The cells that line your ureters are called transitional cells because they have characteristics of cells found in the kidneys and bladder, but they can also change shape and stretch. Transitional cell carcinoma is also found in about 4% of people with bladder cancer.

You will not develop symptoms when transitional cell carcinoma is in its early stages. As the cancer progresses, symptoms may progress to common symptoms of kidney cancer in addition to extreme fatigue and painful or frequent urination.

Symptoms of Wilms tumor

Wilms tumor, also known as nephroblastoma, is a kidney cancer that primarily occurs in children, usually between the ages of 3 and 5 years. Tumors can develop in one or both kidneys. This condition is the most common kidney and stomach cancer and the fourth most common cancer in children.

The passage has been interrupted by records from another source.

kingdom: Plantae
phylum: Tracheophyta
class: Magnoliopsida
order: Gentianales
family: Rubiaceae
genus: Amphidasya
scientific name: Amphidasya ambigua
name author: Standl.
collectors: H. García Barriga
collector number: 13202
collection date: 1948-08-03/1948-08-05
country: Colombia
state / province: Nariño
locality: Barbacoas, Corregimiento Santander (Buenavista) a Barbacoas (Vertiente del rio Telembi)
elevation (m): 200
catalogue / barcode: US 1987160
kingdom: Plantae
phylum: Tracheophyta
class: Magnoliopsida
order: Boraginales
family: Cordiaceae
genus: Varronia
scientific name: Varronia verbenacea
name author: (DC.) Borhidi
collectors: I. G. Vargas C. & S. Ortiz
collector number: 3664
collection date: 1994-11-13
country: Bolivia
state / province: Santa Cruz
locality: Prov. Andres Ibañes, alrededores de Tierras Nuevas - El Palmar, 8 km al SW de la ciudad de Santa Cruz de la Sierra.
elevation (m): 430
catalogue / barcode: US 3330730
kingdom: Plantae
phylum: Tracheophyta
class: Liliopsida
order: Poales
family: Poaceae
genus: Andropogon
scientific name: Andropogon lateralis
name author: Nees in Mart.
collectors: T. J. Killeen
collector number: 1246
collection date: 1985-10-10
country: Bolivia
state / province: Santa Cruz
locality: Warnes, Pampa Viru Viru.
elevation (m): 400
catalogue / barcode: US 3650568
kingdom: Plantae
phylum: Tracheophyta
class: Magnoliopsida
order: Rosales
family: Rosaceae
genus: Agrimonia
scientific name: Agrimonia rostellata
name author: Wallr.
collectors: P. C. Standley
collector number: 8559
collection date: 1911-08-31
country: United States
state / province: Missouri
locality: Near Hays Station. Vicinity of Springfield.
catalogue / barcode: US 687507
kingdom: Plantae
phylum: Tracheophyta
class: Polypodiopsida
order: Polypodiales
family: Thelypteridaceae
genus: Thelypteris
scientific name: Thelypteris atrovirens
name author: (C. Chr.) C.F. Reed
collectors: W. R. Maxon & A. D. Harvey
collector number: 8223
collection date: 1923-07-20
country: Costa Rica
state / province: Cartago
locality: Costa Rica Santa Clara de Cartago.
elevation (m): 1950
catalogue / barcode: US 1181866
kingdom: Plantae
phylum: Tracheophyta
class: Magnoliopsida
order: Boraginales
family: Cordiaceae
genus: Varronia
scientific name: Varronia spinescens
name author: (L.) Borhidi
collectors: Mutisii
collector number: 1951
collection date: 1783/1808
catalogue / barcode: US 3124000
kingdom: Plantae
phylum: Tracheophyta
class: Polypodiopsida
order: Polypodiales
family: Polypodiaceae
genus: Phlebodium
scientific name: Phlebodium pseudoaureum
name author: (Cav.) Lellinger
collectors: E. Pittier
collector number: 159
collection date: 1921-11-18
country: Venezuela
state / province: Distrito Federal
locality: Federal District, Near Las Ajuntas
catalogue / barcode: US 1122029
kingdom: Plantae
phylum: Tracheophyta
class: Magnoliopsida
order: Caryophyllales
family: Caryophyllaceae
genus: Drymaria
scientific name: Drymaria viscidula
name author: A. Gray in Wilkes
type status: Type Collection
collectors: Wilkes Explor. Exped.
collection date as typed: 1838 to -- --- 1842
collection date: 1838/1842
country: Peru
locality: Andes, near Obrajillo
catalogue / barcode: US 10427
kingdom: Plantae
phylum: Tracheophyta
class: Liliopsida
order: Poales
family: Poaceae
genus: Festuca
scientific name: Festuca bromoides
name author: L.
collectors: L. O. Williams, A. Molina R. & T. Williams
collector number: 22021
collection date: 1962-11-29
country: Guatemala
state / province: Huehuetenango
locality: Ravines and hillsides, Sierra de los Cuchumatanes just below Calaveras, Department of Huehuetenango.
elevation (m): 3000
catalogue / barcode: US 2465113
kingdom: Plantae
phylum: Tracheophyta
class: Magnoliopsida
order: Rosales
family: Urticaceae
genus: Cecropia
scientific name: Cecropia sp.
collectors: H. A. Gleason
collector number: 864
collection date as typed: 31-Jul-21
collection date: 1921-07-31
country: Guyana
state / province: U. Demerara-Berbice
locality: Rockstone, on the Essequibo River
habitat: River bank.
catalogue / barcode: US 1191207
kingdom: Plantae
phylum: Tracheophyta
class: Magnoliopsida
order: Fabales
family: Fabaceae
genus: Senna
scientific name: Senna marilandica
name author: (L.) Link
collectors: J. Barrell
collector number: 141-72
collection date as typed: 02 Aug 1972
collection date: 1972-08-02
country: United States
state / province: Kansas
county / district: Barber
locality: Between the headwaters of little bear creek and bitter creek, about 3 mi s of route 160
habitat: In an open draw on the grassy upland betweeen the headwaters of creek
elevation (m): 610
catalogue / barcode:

Children with Wilms tumor often have no symptoms until the cancer metastasizes (spreads). This explains why a swollen or enlarged abdomen is often the first symptom that may be noticed. Abdominal pain is the most common symptom, occurring in 30-40% of children with Wilms’ tumor.

Some other symptoms of this type include high blood pressure and nausea. About 25% of children with Wilms’ tumor have high blood pressure. Fortunately, in many cases, removing the tumor reduces blood pressure.

When to contact your doctor?

Kidney cancer is often detected during a routine check-up. However, if you notice any major symptoms such as blood in your urine, lumps or pain in the kidney area, or sudden weight loss, see your doctor as soon as possible.

Doctors may order tests to confirm your diagnosis and guide your treatment plan.

Summary: Kidney cancer is a rare type of cancer that does not cause symptoms in the early stages. Unfortunately, most people don’t even know they have this condition unless a health care provider accidentally discovers it after a routine doctor’s visit.

There are three main types of kidney cancer: renal cell carcinoma, transitional cell carcinoma, and Wilms tumor. They have many common symptoms, such as blood in the urine, pain or lumps in the lower back, unexplained weight loss, loss of appetite, and anemia. If you have these symptoms or may be at risk for kidney cancer, it’s important to see your doctor right away to detect the disease early and begin treatment.